The .LSS file shows:

	a = a - b;
    80d4:	80 91 01 20 	lds	r24, 0x2001	; 0x802001 <a>
    80d8:	90 91 00 20 	lds	r25, 0x2000	; 0x802000 <__DATA_REGION_ORIGIN__>
    80dc:	89 1b       	sub	r24, r25
    80de:	80 93 01 20 	sts	0x2001, r24	; 0x802001 <a>

The bytes of the SUB opcode are 0x89, 0x1B but this is little endian so the 16 bit opcode is actually 0x1B89. The opcode manual says:

 

 

so if you write 0x1B89 as 0001 1011 1000 1001 then the 0001 10 at the start are fixed and tell you this is "SUB" but then the r and d bits contains the encoding of the specific registers used (r24, r25). rrrrr is given by the 3rd bit in the second nibble then all the bits of the 4th nibble so it is 1 1001. 0b11001 is 25 so that is the encoding for R25. The d bits are the last bit of the 2nd nibble and the four bits of the third nibble so is 1 1000. 0b11000 is 24. So that is the encoding of R24.

 

The complete opcode is 0x1B89.

 

All AVR opcodes are some multiple of 16 bits.

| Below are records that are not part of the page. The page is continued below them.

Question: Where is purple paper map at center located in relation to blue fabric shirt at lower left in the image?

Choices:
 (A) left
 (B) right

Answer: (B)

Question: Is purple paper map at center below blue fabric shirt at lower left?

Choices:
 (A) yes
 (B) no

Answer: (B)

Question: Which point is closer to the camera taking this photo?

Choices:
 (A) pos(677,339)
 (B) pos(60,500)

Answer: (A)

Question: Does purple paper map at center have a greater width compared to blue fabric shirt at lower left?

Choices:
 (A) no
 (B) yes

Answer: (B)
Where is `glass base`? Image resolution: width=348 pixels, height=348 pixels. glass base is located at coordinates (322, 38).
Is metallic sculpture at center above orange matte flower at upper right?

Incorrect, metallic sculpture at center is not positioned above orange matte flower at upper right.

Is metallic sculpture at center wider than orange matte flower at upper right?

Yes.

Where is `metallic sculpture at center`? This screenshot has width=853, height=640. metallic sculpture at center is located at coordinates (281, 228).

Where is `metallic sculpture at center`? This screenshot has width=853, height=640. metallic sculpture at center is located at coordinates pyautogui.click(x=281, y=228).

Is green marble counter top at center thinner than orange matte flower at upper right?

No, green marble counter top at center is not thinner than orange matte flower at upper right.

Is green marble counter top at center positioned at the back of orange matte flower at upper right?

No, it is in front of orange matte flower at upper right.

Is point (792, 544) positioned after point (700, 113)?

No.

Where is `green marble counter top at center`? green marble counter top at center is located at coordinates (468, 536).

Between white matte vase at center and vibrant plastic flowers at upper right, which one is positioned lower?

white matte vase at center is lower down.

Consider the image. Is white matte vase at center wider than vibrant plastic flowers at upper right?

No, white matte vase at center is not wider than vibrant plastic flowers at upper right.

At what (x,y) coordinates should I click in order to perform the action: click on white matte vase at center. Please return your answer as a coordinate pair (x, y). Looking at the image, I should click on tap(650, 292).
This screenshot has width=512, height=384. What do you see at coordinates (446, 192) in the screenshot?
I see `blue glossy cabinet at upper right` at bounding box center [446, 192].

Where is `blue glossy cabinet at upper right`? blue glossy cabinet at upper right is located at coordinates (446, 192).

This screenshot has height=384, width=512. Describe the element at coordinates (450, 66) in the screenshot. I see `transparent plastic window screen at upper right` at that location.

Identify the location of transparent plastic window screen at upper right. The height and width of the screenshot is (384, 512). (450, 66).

More complex instructions like JMP might take two lots of 16 bits for example. When the AVR makes an opcode fetch it reads TWO consecutive bytes from memory. This is actually why Atmel have a rather nasty habit of always referring to flash memory in terms or word size/addressing not byte addressing. So in a 32K (bytes) 328P they would tell you the flash is 16K words. That's because the most opcodes you could get into it (assuming you picked to use only single word opcodes) would be 16384 operations.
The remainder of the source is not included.